In quota sampling, the entire population is segmented into mutually exclusive groups. The number of respondents (quota) that are to be drawn from each of several categories is specified in advance and the final selection of respondents is left to the interviewer who proceeds until the quota for each category is filled. Quota sampling finds extensive use in commercial research where the main objective is to ensure that the sample represents in relative proportion, the people in the various categories in the population, such as gender, age group, social class, ethnicity, and region of residence. For ex, if a researcher wants to segment the entire population based on gender, then he would have two categories of respondents, that is, males and females. If he plans to collect a sample of 30, he may allot a quota of 15 for male and 15 for female respondents. Therefore, the researcher will stop administering the questionnaire to females after he interviews the 15^{th} female respondent, that is, when the quota of 15 females is filled.

Quota sampling is subject to interviewer bias that may result in:

- The quota reflecting the population in terms of superficial characteristics.
- The researcher selecting the respondents based on availability rather than on their suitability to the study.

**2.3. Judgment Sampling:**

The selection of a unit, from the population based on the judgment of an experienced researcher, is known as judgment or purposive sampling. Here, the sample units are selected based on population’s parameters. It is often noticed that companies frequently select certain preferred cities during test marketing their products. This is because they consider the population of that particular city to be representative of the total population of the country. The same is the case with the selection of specific shopping malls that according to the researcher’s judgment attract a reasonable number of customers from different sections of the society. Polling results predicted on television is also a result of judgment sampling. Researchers select those districts that have voting patterns close to the overall state or country in the previous year. The judgment of the researcher is based on the assumption that the past voting trends of selected sample districts are still representative of the political behavior of the state’s population. For ex, certain companies test market their new product launches in cities like Mumbai and Bangalore, because the profile of these cities is representative of the total Indian population.

**2.4. Snowball Sampling:**

Sampling procedures that involve the selection of additional respondents are known as snowball sampling. This sampling technique is used against low incidence or rare populations. Sampling is a big problem in this case, as the defined population from which the sample can be drawn is not available. Therefore, the process sampling depends on the chain system of referrals. Suppose, SG sports Ltd., a manufacturer of sports equipment plans to survey 100 senior players through its new website for getting their feedback on the quality of its products.

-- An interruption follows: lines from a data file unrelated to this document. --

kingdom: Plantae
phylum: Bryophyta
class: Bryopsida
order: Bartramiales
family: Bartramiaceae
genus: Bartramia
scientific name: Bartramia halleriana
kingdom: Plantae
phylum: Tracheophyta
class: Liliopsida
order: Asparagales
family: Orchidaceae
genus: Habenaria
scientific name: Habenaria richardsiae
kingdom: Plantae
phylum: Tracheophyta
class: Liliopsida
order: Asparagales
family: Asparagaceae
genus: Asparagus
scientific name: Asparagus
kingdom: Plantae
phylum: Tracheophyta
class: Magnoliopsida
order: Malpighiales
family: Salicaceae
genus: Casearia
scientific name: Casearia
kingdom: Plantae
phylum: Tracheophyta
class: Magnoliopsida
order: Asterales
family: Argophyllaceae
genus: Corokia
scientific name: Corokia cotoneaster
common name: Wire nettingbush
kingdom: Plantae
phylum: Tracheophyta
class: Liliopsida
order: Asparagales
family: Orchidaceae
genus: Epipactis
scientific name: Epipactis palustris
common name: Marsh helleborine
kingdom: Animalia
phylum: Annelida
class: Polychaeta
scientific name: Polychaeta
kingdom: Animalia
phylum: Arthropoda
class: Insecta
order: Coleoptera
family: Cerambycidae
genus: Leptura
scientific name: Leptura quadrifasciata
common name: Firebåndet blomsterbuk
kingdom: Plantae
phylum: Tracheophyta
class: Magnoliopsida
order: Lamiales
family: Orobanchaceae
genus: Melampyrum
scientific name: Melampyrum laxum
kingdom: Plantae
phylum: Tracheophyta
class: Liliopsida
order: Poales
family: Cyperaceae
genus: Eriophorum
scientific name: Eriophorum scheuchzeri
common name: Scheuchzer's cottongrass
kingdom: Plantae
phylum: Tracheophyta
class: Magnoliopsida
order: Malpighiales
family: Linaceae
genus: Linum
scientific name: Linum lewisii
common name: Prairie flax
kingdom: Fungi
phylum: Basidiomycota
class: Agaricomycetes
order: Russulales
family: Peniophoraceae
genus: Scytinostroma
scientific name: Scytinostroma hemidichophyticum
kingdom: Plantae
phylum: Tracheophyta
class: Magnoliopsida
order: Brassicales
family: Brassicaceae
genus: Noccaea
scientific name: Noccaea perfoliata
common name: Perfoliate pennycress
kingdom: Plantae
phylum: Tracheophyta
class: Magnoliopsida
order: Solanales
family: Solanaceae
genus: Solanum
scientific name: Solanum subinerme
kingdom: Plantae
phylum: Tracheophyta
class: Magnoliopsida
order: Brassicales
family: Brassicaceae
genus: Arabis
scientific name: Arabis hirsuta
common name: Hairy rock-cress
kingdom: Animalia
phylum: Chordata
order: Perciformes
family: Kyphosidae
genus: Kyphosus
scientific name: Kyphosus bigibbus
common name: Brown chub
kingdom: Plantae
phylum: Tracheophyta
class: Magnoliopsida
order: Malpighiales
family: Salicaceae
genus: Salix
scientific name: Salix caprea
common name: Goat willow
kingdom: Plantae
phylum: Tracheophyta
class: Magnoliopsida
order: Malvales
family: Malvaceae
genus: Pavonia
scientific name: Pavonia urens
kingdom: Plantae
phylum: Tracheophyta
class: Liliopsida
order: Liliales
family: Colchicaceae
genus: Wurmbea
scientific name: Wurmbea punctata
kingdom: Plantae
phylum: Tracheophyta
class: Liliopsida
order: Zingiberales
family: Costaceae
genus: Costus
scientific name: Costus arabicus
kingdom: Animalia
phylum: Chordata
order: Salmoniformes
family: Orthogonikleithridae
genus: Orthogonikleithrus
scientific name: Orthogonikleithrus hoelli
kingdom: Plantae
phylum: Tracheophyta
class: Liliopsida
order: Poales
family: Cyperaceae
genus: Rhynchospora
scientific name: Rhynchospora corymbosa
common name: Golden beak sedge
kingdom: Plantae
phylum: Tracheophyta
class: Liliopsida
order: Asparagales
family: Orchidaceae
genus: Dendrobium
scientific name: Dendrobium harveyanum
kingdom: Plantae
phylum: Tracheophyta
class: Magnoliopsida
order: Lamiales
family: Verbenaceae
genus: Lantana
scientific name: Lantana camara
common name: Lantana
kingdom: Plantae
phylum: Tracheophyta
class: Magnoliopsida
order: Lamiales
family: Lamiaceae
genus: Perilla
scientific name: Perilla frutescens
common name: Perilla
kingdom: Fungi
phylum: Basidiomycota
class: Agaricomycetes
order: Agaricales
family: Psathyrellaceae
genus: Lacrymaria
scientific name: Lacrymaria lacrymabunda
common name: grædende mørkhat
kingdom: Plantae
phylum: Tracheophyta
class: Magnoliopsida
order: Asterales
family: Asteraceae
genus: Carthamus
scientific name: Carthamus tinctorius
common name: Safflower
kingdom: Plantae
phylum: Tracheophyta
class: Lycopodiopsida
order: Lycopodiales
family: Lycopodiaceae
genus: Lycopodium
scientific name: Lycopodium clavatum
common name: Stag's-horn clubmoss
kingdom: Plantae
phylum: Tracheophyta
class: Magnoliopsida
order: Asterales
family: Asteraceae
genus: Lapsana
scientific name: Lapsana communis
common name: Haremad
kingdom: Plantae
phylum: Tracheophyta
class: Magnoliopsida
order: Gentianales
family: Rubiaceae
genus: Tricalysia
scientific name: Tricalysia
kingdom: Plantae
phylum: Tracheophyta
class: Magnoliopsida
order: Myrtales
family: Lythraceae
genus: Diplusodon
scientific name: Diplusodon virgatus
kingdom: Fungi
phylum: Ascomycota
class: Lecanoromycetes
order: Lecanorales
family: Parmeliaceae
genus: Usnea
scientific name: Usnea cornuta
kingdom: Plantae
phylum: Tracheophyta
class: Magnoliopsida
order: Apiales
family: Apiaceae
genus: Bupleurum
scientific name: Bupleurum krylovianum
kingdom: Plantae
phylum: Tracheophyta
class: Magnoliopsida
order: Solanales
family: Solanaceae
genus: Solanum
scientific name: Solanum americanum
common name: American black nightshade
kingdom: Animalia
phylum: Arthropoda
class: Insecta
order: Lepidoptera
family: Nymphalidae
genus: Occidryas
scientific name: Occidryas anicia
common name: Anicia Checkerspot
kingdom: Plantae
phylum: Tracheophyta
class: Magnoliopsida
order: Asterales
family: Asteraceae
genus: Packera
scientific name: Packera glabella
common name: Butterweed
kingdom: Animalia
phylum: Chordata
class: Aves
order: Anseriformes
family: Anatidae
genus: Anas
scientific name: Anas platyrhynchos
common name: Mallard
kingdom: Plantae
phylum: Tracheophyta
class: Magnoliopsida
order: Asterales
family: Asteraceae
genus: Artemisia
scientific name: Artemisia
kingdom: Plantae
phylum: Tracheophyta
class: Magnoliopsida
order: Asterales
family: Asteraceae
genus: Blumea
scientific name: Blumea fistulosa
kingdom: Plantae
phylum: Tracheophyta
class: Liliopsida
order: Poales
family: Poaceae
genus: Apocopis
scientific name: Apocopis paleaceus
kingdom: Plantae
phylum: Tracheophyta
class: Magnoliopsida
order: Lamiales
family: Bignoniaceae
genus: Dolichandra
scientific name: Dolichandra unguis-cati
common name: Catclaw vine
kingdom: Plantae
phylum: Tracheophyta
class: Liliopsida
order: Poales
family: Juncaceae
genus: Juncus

However, getting track of such senior senior squash players can be very difficult, as their presence may be very rare or low. Therefore, it collects the details of the first 200 visitors to its website, to list if any of them is a squash player or knows a squash player. If the visitor is a squash player, then he is requested to refer the names of at least 3 other players known to him. The referred names of the squash players are then called upon for further referrals and this gone on until the sample size of 100 adult players is reached. Although small sample sizes and low costs are the clear advantages of snowball sampling, bias is one of its disadvantages. The referral names obtained from those sampled in the initial stages may be similar to those initially sampled. Therefore, the sample may not represent a cross-section of the total population. It may also happen that visitors to the site or interviewers may refuse to disclose the names of those whom they know.